Gather each line of the records where "ring" appears.
○ ○ ○
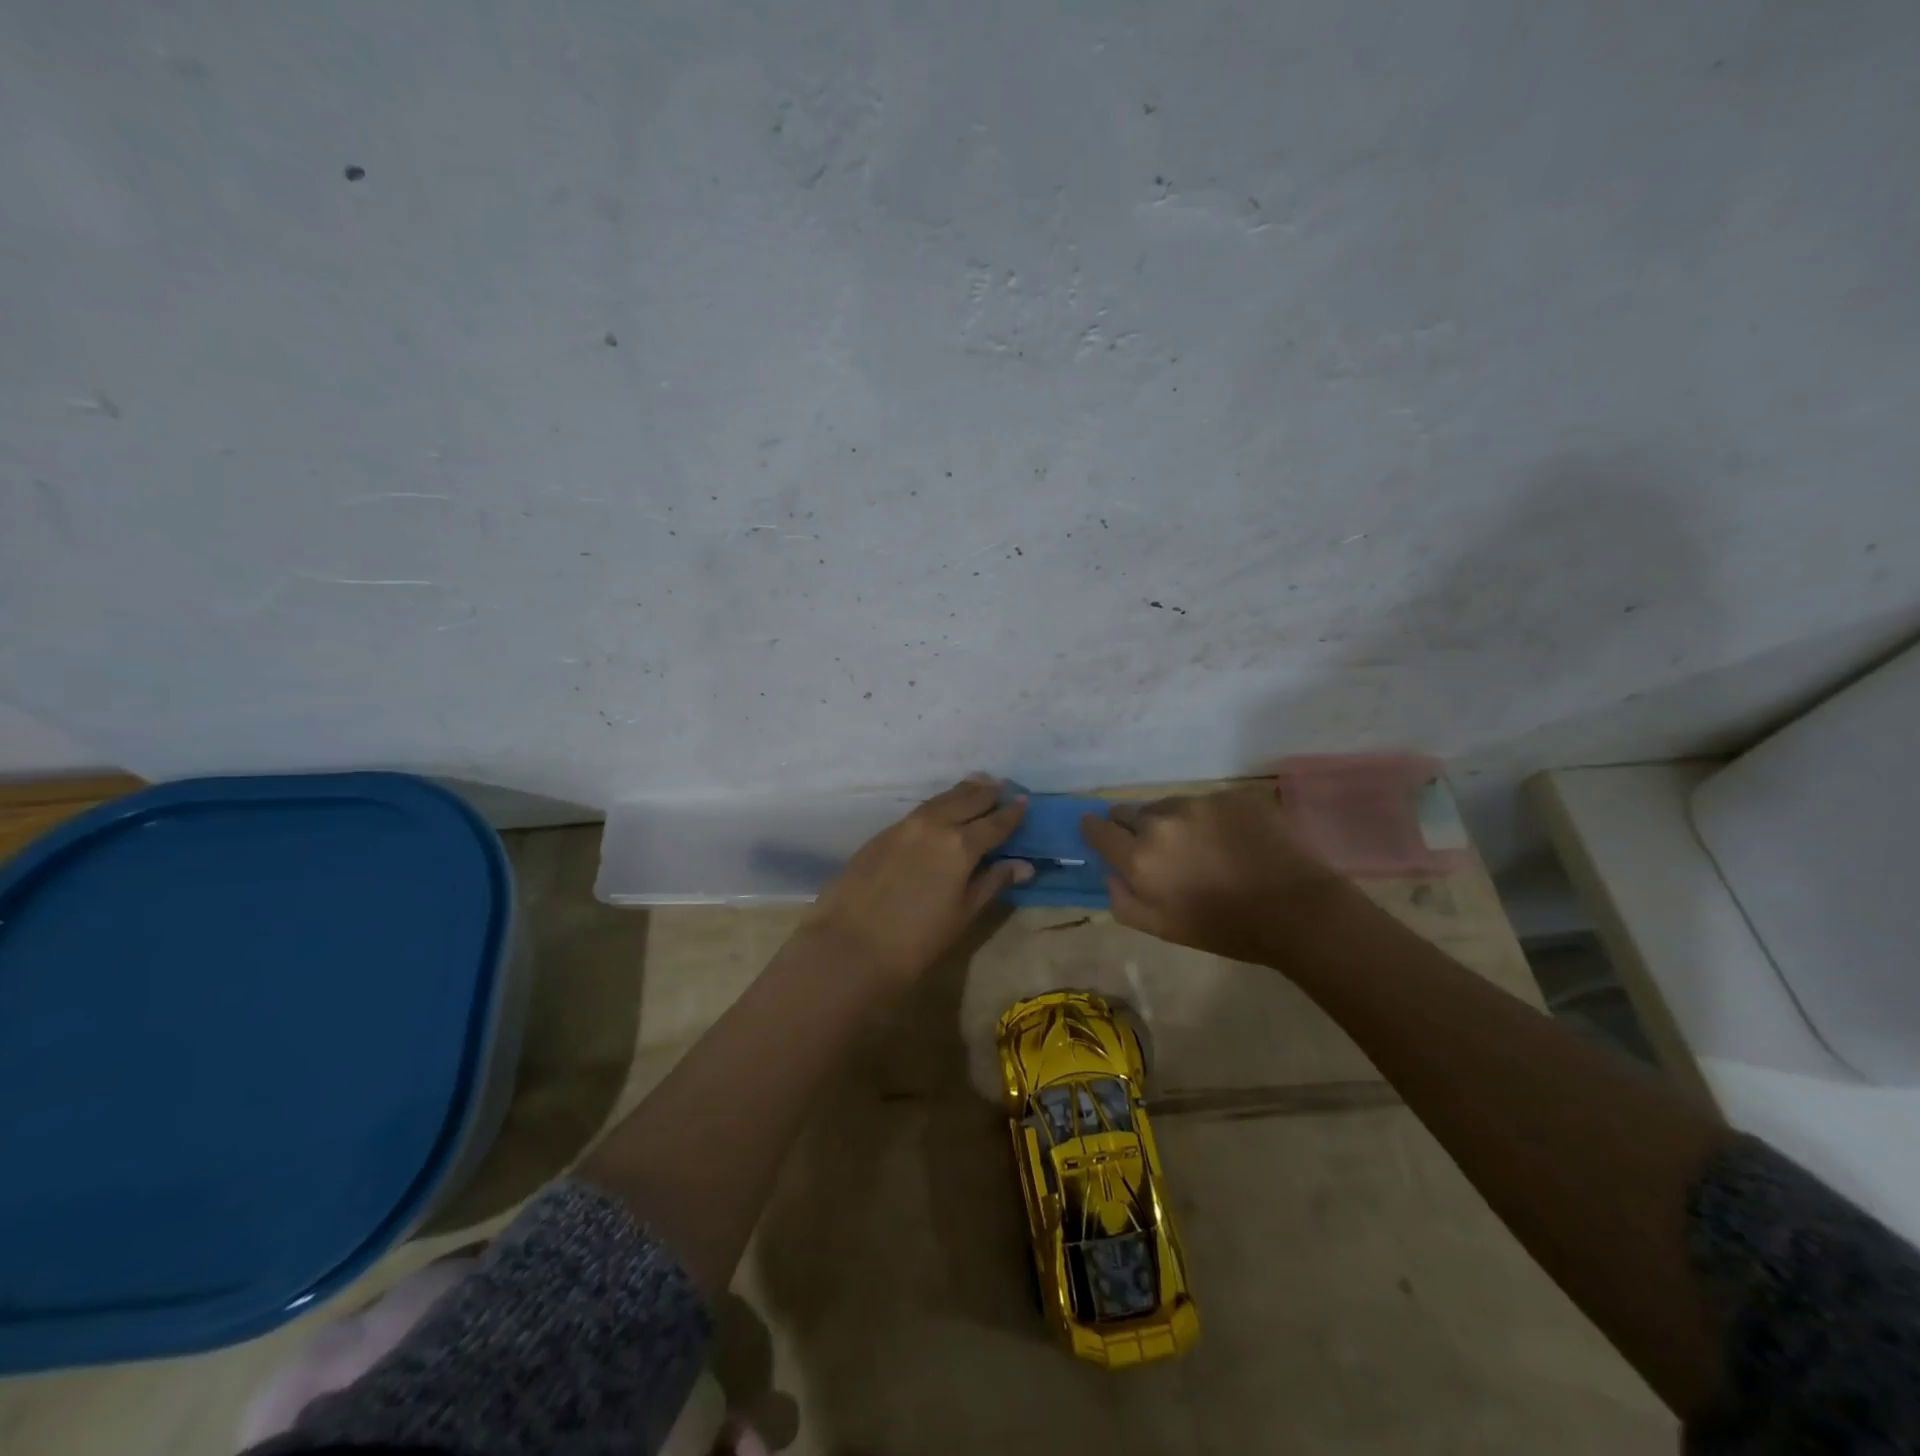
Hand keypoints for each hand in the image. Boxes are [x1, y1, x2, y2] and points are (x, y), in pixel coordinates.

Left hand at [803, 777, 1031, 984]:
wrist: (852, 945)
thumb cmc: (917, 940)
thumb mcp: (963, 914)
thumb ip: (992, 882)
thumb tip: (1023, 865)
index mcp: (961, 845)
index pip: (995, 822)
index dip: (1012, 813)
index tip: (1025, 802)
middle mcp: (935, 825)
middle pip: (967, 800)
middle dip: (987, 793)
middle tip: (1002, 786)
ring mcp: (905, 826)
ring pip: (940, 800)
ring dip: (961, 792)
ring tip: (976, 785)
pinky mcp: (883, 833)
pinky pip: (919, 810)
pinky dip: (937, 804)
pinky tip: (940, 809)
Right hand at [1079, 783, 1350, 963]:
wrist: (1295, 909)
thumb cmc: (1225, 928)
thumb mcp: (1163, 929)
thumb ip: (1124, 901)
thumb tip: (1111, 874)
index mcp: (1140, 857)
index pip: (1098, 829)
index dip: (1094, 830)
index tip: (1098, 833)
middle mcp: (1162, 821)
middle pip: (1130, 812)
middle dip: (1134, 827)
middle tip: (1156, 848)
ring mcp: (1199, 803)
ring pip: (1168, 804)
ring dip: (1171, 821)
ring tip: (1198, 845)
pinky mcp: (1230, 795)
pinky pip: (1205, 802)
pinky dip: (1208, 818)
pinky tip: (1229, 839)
○ ○ ○
[Answer for the task]:
ring mcp: (905, 826)
ring pip: (940, 800)
ring dip: (961, 792)
ring tip: (976, 785)
ring mcp: (1199, 803)
ring pip: (1168, 804)
ring dip: (1171, 821)
ring tip: (1198, 845)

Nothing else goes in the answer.